- [Texte]:
<<<<

Dans un avis très attendu par les professionnels, le Conseil d’État apporte d’utiles précisions sur la procédure de délivrance d’un permis de construire valant autorisation d’exploitation commerciale et sur les effets d’un recours dirigé contre ledit permis.
Rappelons brièvement que depuis l’entrée en vigueur de la loi Pinel du 18 juin 2014, « lorsqu’un projet est soumis à autorisation d’exploitation commerciale [AEC], le permis de construire tient lieu d’autorisation dès lors que la demande de permis a fait l’objet d’un avis favorable de la commission départementale d’aménagement commercial [CDAC] ou, le cas échéant, de la Commission nationale d’aménagement commercial [CNAC] » (art. L. 425-4 du Code de l’urbanisme). Cette simplification procédurale a toutefois généré des difficultés ayant conduit à la saisine pour avis du Conseil d’État.
Les faits de l’espèce sont simples : la société LIDL souhaitant rénover et agrandir l’un de ses magasins, elle a déposé successivement une demande de permis de construire et une demande d’extension de la surface de vente, alors que la fusion des deux autorisations était déjà actée. Le maire de Sedan et la CDAC ont fait droit à ses demandes respectives, mais à la suite d’un recours formé par un concurrent, la CNAC a refusé le projet d’extension de la surface de vente du magasin. La société LIDL se trouvant titulaire d’un permis de construire, mais dépourvue de l’AEC nécessaire à la conduite du projet, le concurrent a donc formé un recours en annulation contre l’arrêté délivrant le permis de construire.
Après avoir tranché un débat relatif à l’applicabilité de la loi Pinel – qui ne sera pas évoqué ici –, la Cour administrative d’appel de Nancy n’a pas souhaité prendre position sur la recevabilité du recours et la validité du permis de construire, préférant soumettre à l’avis du Conseil d’État plusieurs interrogations.

>>>>

- [Extrait de données]:
<<<<

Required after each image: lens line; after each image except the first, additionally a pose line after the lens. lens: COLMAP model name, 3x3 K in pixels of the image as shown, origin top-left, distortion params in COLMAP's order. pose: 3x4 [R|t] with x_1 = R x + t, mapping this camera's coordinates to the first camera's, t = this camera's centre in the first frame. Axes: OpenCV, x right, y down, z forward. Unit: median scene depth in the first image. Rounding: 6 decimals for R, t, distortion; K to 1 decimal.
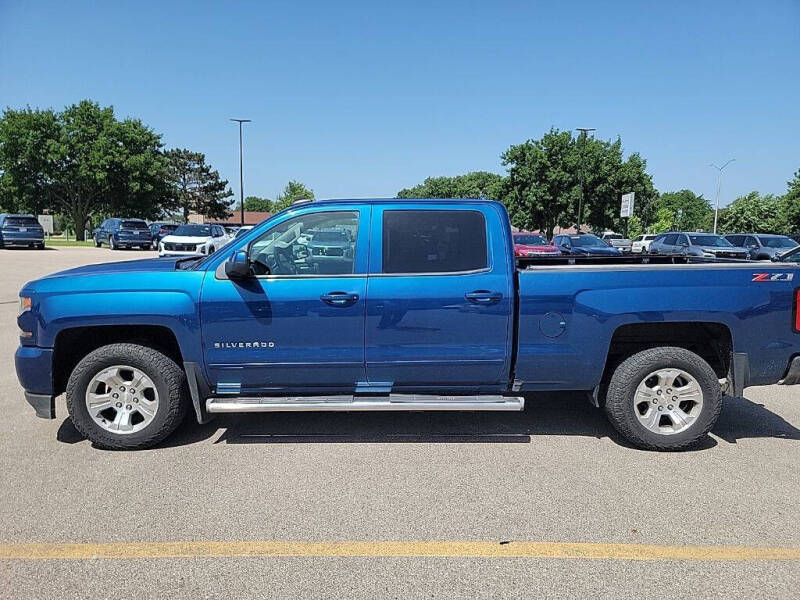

>>>>

- [À compléter]:
a – D'après le texte, quelle commission a refusé le projet d'extension de la surface de vente du magasin de la société LIDL ?
b – Transcrivez la partie du texte qui s'ouvre sur les mots « Dans un avis » et se clôt sur les mots « contre ledit permis. ».
Ce matériau provient d'une autre source.

- [Réponses rédigées]:
a – La Commission nationale d'aménagement commercial (CNAC).

b –
Dans un avis très attendu par les professionnels, le Conseil d’État apporte d’utiles précisions sur la procédure de délivrance d’un permis de construire valant autorisation d’exploitation commerciale et sur les effets d’un recours dirigé contre ledit permis.